From the listing below, retype exactly the line holding "- A page similar", the line holding "- The website uses HTML", and the lines between them; skip everything else.

=== Begin Enclosure ===

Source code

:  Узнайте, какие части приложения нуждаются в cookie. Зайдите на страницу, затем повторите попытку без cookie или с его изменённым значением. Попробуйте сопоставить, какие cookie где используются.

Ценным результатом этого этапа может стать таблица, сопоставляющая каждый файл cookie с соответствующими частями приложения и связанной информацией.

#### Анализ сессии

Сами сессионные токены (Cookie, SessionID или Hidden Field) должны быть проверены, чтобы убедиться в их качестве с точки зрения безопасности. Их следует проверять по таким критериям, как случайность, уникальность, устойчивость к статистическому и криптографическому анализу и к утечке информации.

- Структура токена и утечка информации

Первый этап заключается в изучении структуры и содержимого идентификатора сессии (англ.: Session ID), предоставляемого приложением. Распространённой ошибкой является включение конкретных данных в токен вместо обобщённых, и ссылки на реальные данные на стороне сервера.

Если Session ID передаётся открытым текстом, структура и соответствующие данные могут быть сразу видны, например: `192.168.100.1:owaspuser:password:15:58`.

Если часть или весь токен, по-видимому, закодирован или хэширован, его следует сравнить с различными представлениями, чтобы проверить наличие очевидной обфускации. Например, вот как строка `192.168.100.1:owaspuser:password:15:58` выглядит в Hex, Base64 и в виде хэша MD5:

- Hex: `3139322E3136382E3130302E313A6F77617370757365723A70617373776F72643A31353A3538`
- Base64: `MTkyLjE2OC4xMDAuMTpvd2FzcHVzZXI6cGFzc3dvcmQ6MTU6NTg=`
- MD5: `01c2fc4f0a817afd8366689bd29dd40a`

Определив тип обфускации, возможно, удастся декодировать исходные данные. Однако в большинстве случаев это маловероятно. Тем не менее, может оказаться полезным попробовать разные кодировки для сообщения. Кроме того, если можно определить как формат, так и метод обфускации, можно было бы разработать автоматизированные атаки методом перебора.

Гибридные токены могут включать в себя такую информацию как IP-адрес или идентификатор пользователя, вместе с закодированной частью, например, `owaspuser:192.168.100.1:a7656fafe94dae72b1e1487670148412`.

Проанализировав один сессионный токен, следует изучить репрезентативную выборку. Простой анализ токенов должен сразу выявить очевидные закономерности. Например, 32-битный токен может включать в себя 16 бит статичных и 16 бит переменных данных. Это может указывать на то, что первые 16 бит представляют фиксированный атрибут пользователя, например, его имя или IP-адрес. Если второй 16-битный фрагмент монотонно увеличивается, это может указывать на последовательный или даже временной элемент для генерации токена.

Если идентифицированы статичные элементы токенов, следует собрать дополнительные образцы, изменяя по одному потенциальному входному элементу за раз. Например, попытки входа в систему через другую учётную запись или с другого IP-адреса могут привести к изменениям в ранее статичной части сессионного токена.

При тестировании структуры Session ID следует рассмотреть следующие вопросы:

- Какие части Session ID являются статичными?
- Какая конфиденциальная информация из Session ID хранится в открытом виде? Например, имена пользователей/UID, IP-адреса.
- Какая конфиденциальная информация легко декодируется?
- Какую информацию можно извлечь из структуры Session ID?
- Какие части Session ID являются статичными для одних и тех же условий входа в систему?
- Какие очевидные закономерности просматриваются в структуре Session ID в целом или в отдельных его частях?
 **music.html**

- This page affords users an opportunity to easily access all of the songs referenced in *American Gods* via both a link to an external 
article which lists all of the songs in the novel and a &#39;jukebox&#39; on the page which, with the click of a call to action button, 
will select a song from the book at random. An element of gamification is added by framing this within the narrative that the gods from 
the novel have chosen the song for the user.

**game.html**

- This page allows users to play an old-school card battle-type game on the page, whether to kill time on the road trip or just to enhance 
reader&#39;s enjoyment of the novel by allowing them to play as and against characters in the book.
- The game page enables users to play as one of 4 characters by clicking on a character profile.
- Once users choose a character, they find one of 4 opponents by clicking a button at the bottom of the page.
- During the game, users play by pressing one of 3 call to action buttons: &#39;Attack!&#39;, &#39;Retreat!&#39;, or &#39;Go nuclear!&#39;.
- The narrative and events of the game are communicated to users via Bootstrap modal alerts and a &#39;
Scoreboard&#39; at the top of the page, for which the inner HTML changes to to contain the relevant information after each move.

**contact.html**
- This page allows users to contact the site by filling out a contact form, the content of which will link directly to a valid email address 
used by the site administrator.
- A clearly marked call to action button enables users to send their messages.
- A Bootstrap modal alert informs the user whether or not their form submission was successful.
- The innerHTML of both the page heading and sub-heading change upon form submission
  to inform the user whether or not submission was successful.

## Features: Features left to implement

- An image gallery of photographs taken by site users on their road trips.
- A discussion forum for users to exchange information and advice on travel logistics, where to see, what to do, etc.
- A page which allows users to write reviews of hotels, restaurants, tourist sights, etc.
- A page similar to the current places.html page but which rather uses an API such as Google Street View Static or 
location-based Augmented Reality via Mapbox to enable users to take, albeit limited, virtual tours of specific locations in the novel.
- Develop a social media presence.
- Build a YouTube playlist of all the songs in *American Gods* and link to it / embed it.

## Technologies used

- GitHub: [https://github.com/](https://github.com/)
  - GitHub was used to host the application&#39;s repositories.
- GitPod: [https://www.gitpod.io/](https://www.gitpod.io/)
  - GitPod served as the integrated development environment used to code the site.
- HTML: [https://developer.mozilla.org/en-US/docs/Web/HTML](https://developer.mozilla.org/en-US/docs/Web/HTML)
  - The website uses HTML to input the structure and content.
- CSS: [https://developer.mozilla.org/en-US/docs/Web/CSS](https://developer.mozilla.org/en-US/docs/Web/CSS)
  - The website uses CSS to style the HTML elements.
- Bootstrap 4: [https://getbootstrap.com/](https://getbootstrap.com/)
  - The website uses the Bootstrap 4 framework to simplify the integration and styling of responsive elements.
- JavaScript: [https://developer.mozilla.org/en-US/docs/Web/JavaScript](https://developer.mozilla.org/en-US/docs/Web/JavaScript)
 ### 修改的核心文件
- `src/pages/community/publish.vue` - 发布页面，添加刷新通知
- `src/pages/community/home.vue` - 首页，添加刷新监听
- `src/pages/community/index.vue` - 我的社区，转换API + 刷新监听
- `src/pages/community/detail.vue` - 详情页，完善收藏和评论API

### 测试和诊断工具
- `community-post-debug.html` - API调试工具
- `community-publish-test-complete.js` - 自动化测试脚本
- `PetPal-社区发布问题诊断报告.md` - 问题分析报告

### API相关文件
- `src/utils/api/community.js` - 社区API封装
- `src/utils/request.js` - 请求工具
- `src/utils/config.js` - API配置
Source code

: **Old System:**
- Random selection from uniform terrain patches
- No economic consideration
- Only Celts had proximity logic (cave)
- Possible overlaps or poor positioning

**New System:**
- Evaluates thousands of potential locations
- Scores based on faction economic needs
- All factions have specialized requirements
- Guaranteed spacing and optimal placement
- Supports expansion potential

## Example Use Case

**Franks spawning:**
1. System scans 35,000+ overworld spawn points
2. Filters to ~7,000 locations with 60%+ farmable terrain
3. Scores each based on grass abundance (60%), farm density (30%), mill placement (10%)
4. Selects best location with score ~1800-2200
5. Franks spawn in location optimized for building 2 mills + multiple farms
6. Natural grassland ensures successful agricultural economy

=== End Enclosure ===

- _Task result_
- A page similar to the current places.html page but which rather uses an API such as Google Street View Static or 
location-based Augmented Reality via Mapbox to enable users to take, albeit limited, virtual tours of specific locations in the novel.
- Develop a social media presence.
- Build a YouTube playlist of all the songs in *American Gods* and link to it / embed it.

## Technologies used

- GitHub: [https://github.com/](https://github.com/)
  - GitHub was used to host the application&#39;s repositories.
- GitPod: [https://www.gitpod.io/](https://www.gitpod.io/)
  - GitPod served as the integrated development environment used to code the site.
- HTML: [https://developer.mozilla.org/en-US/docs/Web/HTML](https://developer.mozilla.org/en-US/docs/Web/HTML)
  - The website uses HTML to input the structure and content.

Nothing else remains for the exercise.